Short task A
In the text about the Celtics roster, which earlier Celtics team is said to have won the division?

With the recent trade for Ray Allen and the emergence of Al Jefferson, the Celtics arguably have assembled as much talent as at any point since the early-to-mid-nineties.  Remember, during the post-Pitino era, the Celtics had two fringe all-stars and a slew of "battle-tested veterans".  With several trading chips still available, a couple of young guys poised to make "the jump" and an Eastern Conference still considered to be weak, does the current roster have enough talent to go a step further than those teams from the early part of the decade?

In order to comprehensively analyze this conundrum, I contemplated carrying out a detailed comparison of the roster as currently constituted (alliteration not intended), as against the 2002 incarnation, or maybe the 2005 unit, which won the division.  Hmmm…Jefferson or Walker?  Perkins or Blount?  Rondo or Payton?  Ray Allen or Ricky Davis?  The possibilities were intriguing.

However, then I instead considered doing another juvenile pun-filled parody piece, which I knew would safely make the cut due to it being the quietest part of the year.  What a dilemma.  Find out what I decided after the jump…

28watcher.jpg Announcer: Ladies and Gentlemen, welcome to Boston's Got Talent, with your host, Jim O'Brien!

Jim O'Brien: I am not Jim O'Brien, I'm Regis Philbin.

Jim O'Brien Regis Philbin: That's better.  Hello, everybody and welcome to tonight's show.  We've got some great acts lined up for you today and as ever, your judges are David Hasselhoff, Brandi and Piers Morgan.

The judges smile, cheesily, seductively and smugly, as appropriate.

Jim O'Brien Regis Philbin: Right, let's start things off with our opening act.  Contestant number one is a young kid from Houston, Texas.  Ladies and Gentlemen, Gerald Green!

Short task B
Repeat the records word for word, covering the stretch from their first line through the line containing "road: (424, 426)", with both ends included.

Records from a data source
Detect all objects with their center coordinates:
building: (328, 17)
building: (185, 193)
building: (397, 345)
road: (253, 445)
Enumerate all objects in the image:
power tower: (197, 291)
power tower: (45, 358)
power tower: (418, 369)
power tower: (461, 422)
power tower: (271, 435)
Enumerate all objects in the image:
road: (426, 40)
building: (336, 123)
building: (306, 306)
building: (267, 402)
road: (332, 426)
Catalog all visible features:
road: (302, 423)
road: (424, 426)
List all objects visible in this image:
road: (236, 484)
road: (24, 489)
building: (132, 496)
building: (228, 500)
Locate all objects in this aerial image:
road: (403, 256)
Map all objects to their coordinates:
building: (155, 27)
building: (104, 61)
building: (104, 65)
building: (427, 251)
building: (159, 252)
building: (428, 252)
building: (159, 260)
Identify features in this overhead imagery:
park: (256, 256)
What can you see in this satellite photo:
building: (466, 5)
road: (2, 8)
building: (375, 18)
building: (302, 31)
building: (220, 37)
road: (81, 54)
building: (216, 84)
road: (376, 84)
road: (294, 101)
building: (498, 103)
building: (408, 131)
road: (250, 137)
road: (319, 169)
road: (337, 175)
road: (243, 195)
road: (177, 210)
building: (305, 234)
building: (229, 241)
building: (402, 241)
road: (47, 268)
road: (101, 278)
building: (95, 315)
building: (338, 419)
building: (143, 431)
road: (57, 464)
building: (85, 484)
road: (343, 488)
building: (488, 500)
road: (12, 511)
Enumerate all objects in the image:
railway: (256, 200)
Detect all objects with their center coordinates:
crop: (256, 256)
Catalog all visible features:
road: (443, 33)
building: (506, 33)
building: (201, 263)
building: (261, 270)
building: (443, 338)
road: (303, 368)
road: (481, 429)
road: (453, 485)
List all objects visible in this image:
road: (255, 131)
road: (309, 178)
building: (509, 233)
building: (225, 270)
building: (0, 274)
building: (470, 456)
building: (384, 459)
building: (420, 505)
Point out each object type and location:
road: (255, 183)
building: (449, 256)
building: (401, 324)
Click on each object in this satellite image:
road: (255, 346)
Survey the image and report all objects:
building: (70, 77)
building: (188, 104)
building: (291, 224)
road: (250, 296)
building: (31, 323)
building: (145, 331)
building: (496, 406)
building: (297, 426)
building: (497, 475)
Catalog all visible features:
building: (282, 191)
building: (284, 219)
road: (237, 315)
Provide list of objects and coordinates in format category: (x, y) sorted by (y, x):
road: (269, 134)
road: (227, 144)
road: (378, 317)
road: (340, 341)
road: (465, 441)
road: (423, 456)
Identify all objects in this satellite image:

Final answer A
The 2005 unit won the division.

Final answer B
Detect all objects with their center coordinates:
building: (328, 17)
building: (185, 193)
building: (397, 345)
road: (253, 445)
Enumerate all objects in the image:
power tower: (197, 291)
power tower: (45, 358)
power tower: (418, 369)
power tower: (461, 422)
power tower: (271, 435)
Enumerate all objects in the image:
road: (426, 40)
building: (336, 123)
building: (306, 306)
building: (267, 402)
road: (332, 426)
Catalog all visible features:
road: (302, 423)
road: (424, 426)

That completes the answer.